Dave’s here to answer your questions every Wednesday, so send them to him at firstname.lastname@example.org
I vacated my San Francisco, CA apartment over a year ago (I know!) when I was laid off, and never received my deposit. I completed my lease term and left the apartment in excellent condition. Upon moving out, I received an invoice from the landlord stating that I was owed my deposit plus interest. Well, it never came. I sent over a demand letter asking for my deposit to be mailed by a certain date, and just yesterday I received an email from the landlord stating that the property in which I rented a unit has been given to a receiver. I’m assuming this means that the property is now in foreclosure, yes? Anyway, the landlord went on to say that many others that were living in the building have already sued him for their deposits; they’ve all won, but weren’t able to collect because the property no longer makes any money for him. He personally has filed for bankruptcy.
What am I to do at this point? I think the amount in question is too small to take to an attorney’s office (it’s just over $2K), but I don’t think the San Francisco Tenants Union or even small claims can help me out with this one.
I have read various answers online – folks have said, “No, you cannot sue, that’s out of the question!” and someone else said, “The person or company that owns your building must return your security deposit to you. The law is quite clear on this point. On sale of the building, whether an ordinary sale or a foreclosure sale, your security deposit must either be transferred to the new owner or returned to you. And it’s the responsibility of the new owner to collect the security deposit from your former landlord. If the lender didn’t get the security deposit you paid, it’s not your problem. The lender still has to return it to you. If it’s not returned to you within three weeks after you move, you can sue the lender in Small Claims Court, just as you would any landlord, to recover the money.” (This was taken from Tenants and Foreclosure in California). Yet another said, “Sue him anyway in small claims, and try to put a lien on his property. There are other ways to collect!”
That guilty “I know” means you’ve been reading my columns. Once again, dear readers, if you don’t get your security deposit back twenty-one days after you move out and you can prove you deserve it, you gotta sue. Case in point, if this smug sleazeball wasn’t bankrupt a year ago, you’d have a judgment against him. Maybe you could have collected it, maybe not. At the very least you might be on his list of creditors for $6,000.00 rather than in limbo with a smaller chance of collecting $2,000.00!
But all is not lost.
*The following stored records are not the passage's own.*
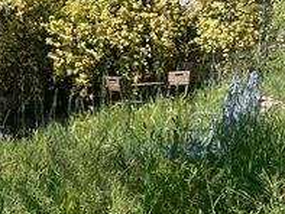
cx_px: -101
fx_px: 651
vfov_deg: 18.6
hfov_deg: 21.8
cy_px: 137
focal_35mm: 79
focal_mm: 4.2
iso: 50
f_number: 1.6
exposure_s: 1/3300
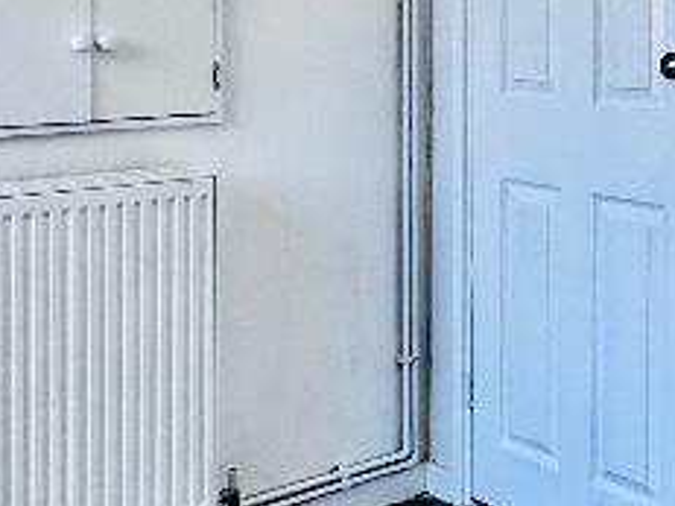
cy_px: 41
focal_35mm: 62
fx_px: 1208
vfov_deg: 23.0
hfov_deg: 30.5
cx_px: 538
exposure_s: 1/230
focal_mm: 2.22
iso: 40
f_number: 2.2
First, you need to figure out if the landlord is in foreclosure, if he filed for bankruptcy, or more interesting, if the bank now owns the property. Or even more interesting, is the landlord simply a lying sack of shit? What? You didn’t consider that possibility? Well, dear readers, that’s lesson two for today. Why would you believe anything that comes out of the landlord’s mouth (or ip address) without checking it out?
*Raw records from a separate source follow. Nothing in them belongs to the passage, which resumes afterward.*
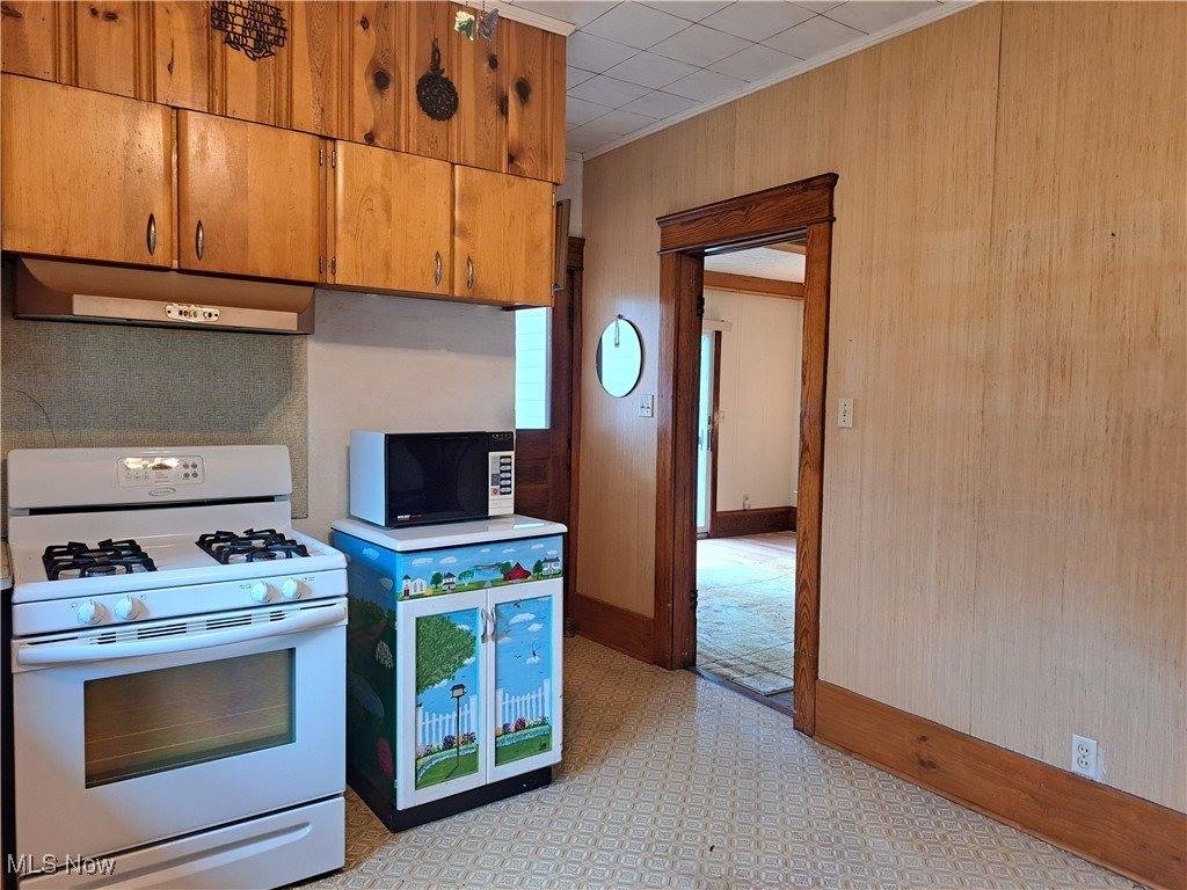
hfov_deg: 71.6
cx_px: 594
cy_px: 445
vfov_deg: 56.8
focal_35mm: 24
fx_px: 823
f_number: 1.8
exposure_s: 1/60
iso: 160
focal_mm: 5.23
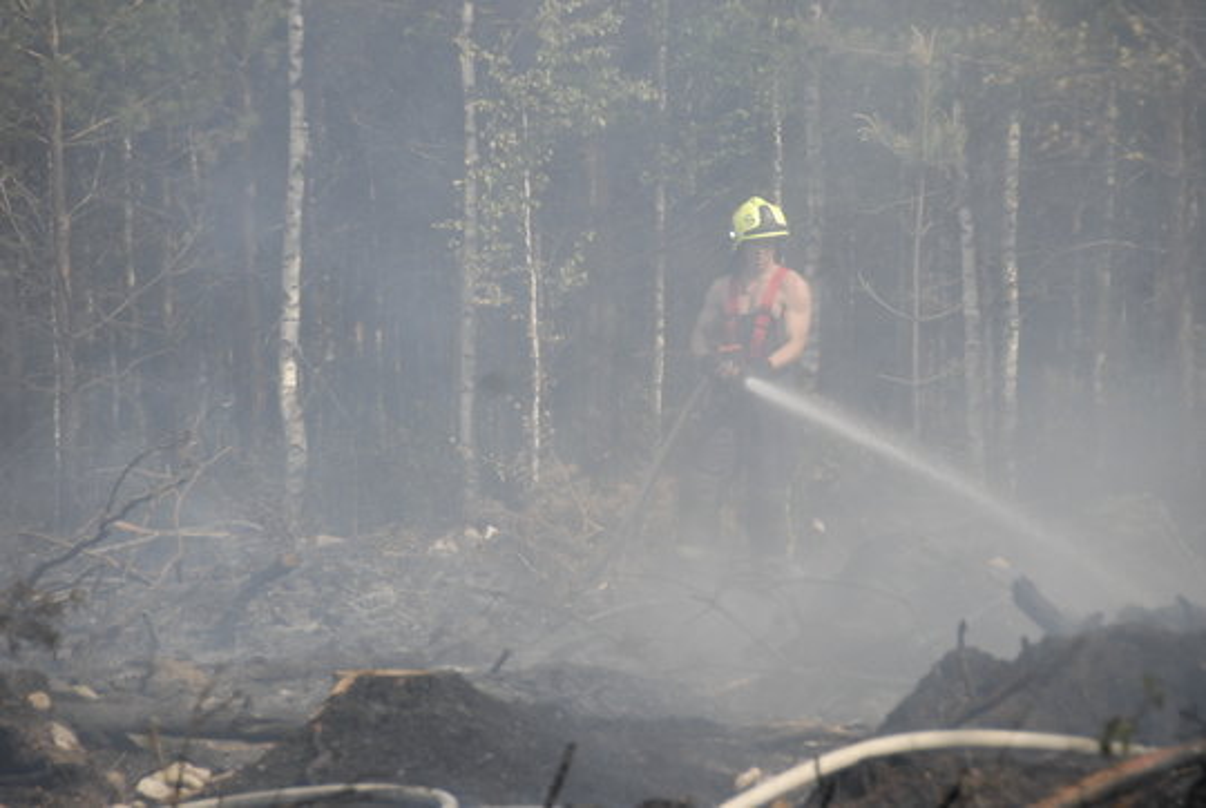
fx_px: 7550
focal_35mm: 225
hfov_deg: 9.1
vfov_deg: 6.1
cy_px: 404
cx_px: 603
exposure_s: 1/1500
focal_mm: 150
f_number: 5.6
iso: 500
Get the block and lot numbers for the building. Check out the SF Assessor-Recorder’s website. for the San Francisco Assessor-Recorder’s office. Check the disclaimer and fill in the address. Remember that if your building has a series of addresses use the first one. As I was checking the viability of the link, once again I realized that this is one of the squirreliest websites run by the City. Everyone should write a letter to Phil Ting and tell him to fix it.
When and if you find the block and lot number, go to the Recorded Document Search By Year Menu, also part of the Assessor-Recorder’s site. Use the block and lot search rather than the address search. I’ve found that to be more precise. You won’t be able to see the documents but you should be able to tell if the building is in foreclosure. Check for Notice of Default, or look and the grantor/grantee in the latest deed. If you want to see the documents, you have to go to City Hall.
Next you have to know if the landlord declared bankruptcy. You will have to either visit the U.S. Bankruptcy Court or for online information subscribe to the Public Access to Court Electronic Records (PACER) service. You will have to pay small fees for either means of access.
In a nutshell, if the landlord has filed for bankruptcy, there may be a stay on any lawsuits, meaning you can’t file one against him. You should, whatever the status of the case, contact the trustee and demand to be included in the list of creditors. Civil Code 1950.5(d) is clear, “Any security shall be held by the landlord for the tenant who is party to the lease or agreement. The claim of a tenant to the security shall be prior to the claim of any creditor of the landlord.” Here is where you have the, not ironic, luck of the Irish. The landlord admitted, in writing, to owing you the money.
If the landlord is in foreclosure and still owns the property, but not in bankruptcy, SUE HIM NOW.
If the building has been sold at a Trustee Sale, SUE THE NEW OWNER NOW! Civil Code 1950.5(h) provides for the transfer of security deposits to a new owner and refund to the tenant, if applicable. Civil Code 1950.5(j) states in part, “In the event of noncompliance with subdivision (h), the landlord’s successors in interest shall be jointly and severally liable with the landlord for repayment of the security […]“
Today is the day to think green, that is, about getting your money back. You don’t need a leprechaun for this. You may need a few shots of Jameson. But what you really need are the guts and persistence to stand up for your rights.